Project- MTCars

Discription of project:

In this data set in mtcars all rows represents car brands, and column specifies the information of the cars as mileage, cylinder, horsepower etc.

We have data set of 32 car companies in the data set, and whether high cylinder cause high horsepower? does the relation between cylinder and horse power always holds true?

Let us investigate

Step 1: Load the data

data(mtcars)

View(mtcars)
str(mtcars)
## 'data.frame':    32 obs. of  11 variables:
##  $ mpg : num  21 21 22.8 21.4 18.7 18.1 14.3 24.4 22.8 19.2 ...
##  $ cyl : num  6 6 4 6 8 6 8 4 4 6 ...
##  $ disp: num  160 160 108 258 360 ...
##  $ hp  : num  110 110 93 110 175 105 245 62 95 123 ...
##  $ drat: num  3.9 3.9 3.85 3.08 3.15 2.76 3.21 3.69 3.92 3.92 ...
##  $ wt  : num  2.62 2.88 2.32 3.21 3.44 ...
##  $ qsec: num  16.5 17 18.6 19.4 17 ...
##  $ vs  : num  0 0 1 1 0 1 0 1 1 1 ...
##  $ am  : num  1 1 1 0 0 0 0 0 0 0 ...
##  $ gear: num  4 4 4 3 3 3 3 4 4 4 ...
##  $ carb: num  4 4 1 1 2 1 4 2 2 4 ...

At first we loaded the data into global environment, than we check the structure to have better understanding of the given dataset.

cyl <- mtcars$cyl
hp <- mtcars$hp
am <- mtcars$am
# through this we assigned data for the new variable we created.

Step 2: Ensure you have the right package for the analysis - ggplot2

library(ggplot2)

Step 3: Scatter plot

ggplot(data=mtcars, aes(x=cyl, y=hp)) + geom_point()

Step 4: Now, we can add ‘Transmission’ variable as color

ggplot(data = mtcars, aes(x=cyl, y=hp, color=am)) + geom_point()

Step 5: The scatter plot got many clumsy points and not so clear.

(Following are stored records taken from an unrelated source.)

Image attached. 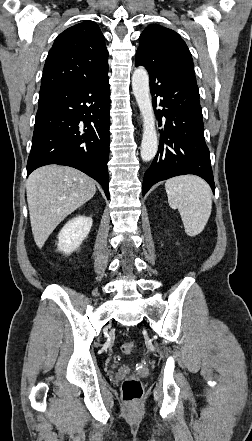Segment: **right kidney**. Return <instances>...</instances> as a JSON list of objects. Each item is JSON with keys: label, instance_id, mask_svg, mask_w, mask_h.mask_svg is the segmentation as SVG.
Here are the masks:
<instances>
[{"label": "right kidney", "instance_id": "right-kidney-1", "mask_svg": "<svg viewBox=\"0 0 252 441\" xmlns=\"http://www.w3.org/2000/svg\"><path fill=\"white\" fill-rule=\"evenodd\" d=\"M92 218L79 215L69 220L58 234V250L71 254L80 247L92 227Z\"/></svg>", "mask_w": 252, "mask_h": 441}]
</instances>
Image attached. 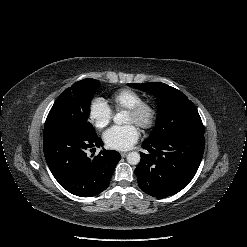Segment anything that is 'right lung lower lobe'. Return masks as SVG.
<instances>
[{"instance_id":"1","label":"right lung lower lobe","mask_w":247,"mask_h":247,"mask_svg":"<svg viewBox=\"0 0 247 247\" xmlns=\"http://www.w3.org/2000/svg\"><path fill=\"white\" fill-rule=\"evenodd\" d=\"M103 146L97 135H89L73 127L44 129L43 150L46 162L58 183L80 197H92L104 191L121 155L117 151H101L87 155L89 149Z\"/></svg>"}]
</instances>
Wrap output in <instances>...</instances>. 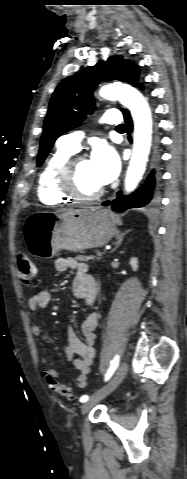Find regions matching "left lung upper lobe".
<instances>
[{
    "instance_id": "5c2ea615",
    "label": "left lung upper lobe",
    "mask_w": 187,
    "mask_h": 479,
    "mask_svg": "<svg viewBox=\"0 0 187 479\" xmlns=\"http://www.w3.org/2000/svg\"><path fill=\"white\" fill-rule=\"evenodd\" d=\"M101 77H104L105 81L118 80L137 86L139 71L128 59L113 56L106 63L101 61L64 79L54 91L50 101L37 156L38 166L44 162L60 135L79 126L87 114L93 113L92 92Z\"/></svg>"
}]
</instances>
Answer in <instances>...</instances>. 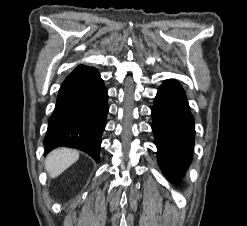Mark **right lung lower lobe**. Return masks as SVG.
I'll list each match as a JSON object with an SVG mask.
<instances>
[{
  "label": "right lung lower lobe",
  "mask_w": 247,
  "mask_h": 226,
  "mask_svg": "<svg viewBox=\"0 0 247 226\" xmlns=\"http://www.w3.org/2000/svg\"><path fill=\"white\" fill-rule=\"evenodd\" d=\"M108 94L98 70L77 66L64 80L44 138L45 153L60 147L82 150L99 161Z\"/></svg>",
  "instance_id": "right-lung-lower-lobe-1"
}]
</instances>
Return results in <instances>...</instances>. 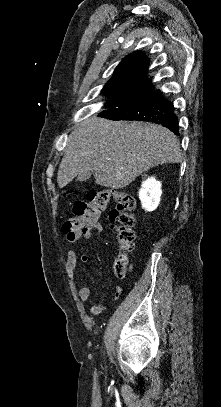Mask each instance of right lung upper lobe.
I'll return each instance as SVG.
<instances>
[{
    "label": "right lung upper lobe",
    "mask_w": 221,
    "mask_h": 407,
    "mask_svg": "<svg viewBox=\"0 0 221 407\" xmlns=\"http://www.w3.org/2000/svg\"><path fill=\"white\" fill-rule=\"evenodd\" d=\"M149 58L143 51H136L127 55L119 65L104 89L123 90L140 84L145 86L151 79L146 78Z\"/></svg>",
    "instance_id": "1"
}]
</instances>
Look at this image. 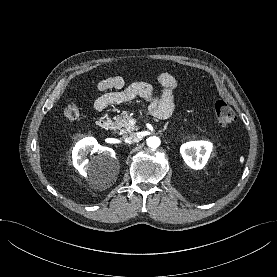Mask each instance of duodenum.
<instances>
[{"label": "duodenum", "instance_id": "1", "mask_svg": "<svg viewBox=\"0 0 277 277\" xmlns=\"http://www.w3.org/2000/svg\"><path fill=\"white\" fill-rule=\"evenodd\" d=\"M96 123L99 128L104 130H108L111 127V122L106 118H99Z\"/></svg>", "mask_w": 277, "mask_h": 277}]
</instances>
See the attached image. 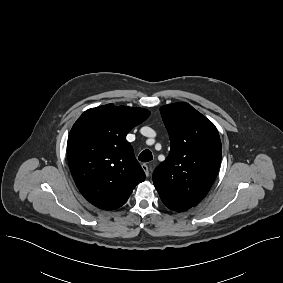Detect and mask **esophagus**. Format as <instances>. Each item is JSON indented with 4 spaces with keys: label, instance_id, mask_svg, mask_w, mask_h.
I'll return each mask as SVG.
<instances>
[{
    "label": "esophagus",
    "instance_id": "obj_1",
    "mask_svg": "<svg viewBox=\"0 0 283 283\" xmlns=\"http://www.w3.org/2000/svg\"><path fill=\"white\" fill-rule=\"evenodd\" d=\"M142 168H143L146 176H149V171H150L149 166L147 164H142Z\"/></svg>",
    "mask_w": 283,
    "mask_h": 283
}]
</instances>
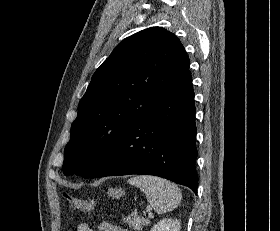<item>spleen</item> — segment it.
I'll list each match as a JSON object with an SVG mask.
<instances>
[{
  "label": "spleen",
  "instance_id": "3e777b00",
  "mask_svg": "<svg viewBox=\"0 0 280 231\" xmlns=\"http://www.w3.org/2000/svg\"><path fill=\"white\" fill-rule=\"evenodd\" d=\"M128 183L137 185L141 191L146 193L149 203L157 213L172 211L178 207L182 199L181 189L177 187L176 183L156 177V175H136V177H130Z\"/></svg>",
  "mask_w": 280,
  "mask_h": 231
}]
</instances>
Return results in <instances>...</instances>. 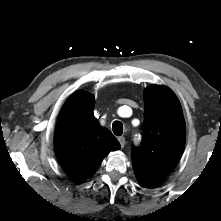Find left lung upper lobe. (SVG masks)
Instances as JSON below:
<instances>
[{
    "label": "left lung upper lobe",
    "mask_w": 221,
    "mask_h": 221,
    "mask_svg": "<svg viewBox=\"0 0 221 221\" xmlns=\"http://www.w3.org/2000/svg\"><path fill=\"white\" fill-rule=\"evenodd\" d=\"M143 141L132 148L134 171L157 182L176 166L185 145V121L175 94L165 86L144 91Z\"/></svg>",
    "instance_id": "obj_1"
}]
</instances>
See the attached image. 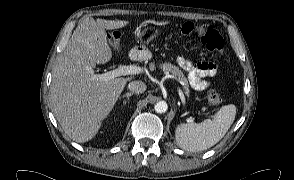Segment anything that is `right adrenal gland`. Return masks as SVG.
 <instances>
[{"label": "right adrenal gland", "mask_w": 294, "mask_h": 180, "mask_svg": "<svg viewBox=\"0 0 294 180\" xmlns=\"http://www.w3.org/2000/svg\"><path fill=\"white\" fill-rule=\"evenodd\" d=\"M133 95L132 92H127L122 98H120V100L122 101L123 99H126L124 101V104H126V102H129L130 97Z\"/></svg>", "instance_id": "2a0ac1e0"}]
</instances>
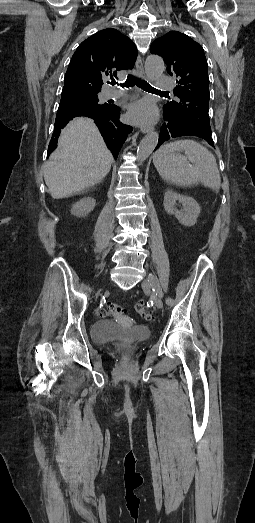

Let us make it more clear.

ggplot(data = mtcars, aes(x=cyl, y=hp, color=am)) + geom_point()

Step 6: For better clearity we will take manual and automatic seperately

ggplot(data = mtcars[mtcars$am <1,], aes(x=cyl, y=hp, color=am)) + geom_point()

ggplot(data = mtcars[mtcars$am >0,], aes(x=cyl, y=hp, color=am)) + geom_point()

Step 7: To see the averages for the cylinder, let us run the following line.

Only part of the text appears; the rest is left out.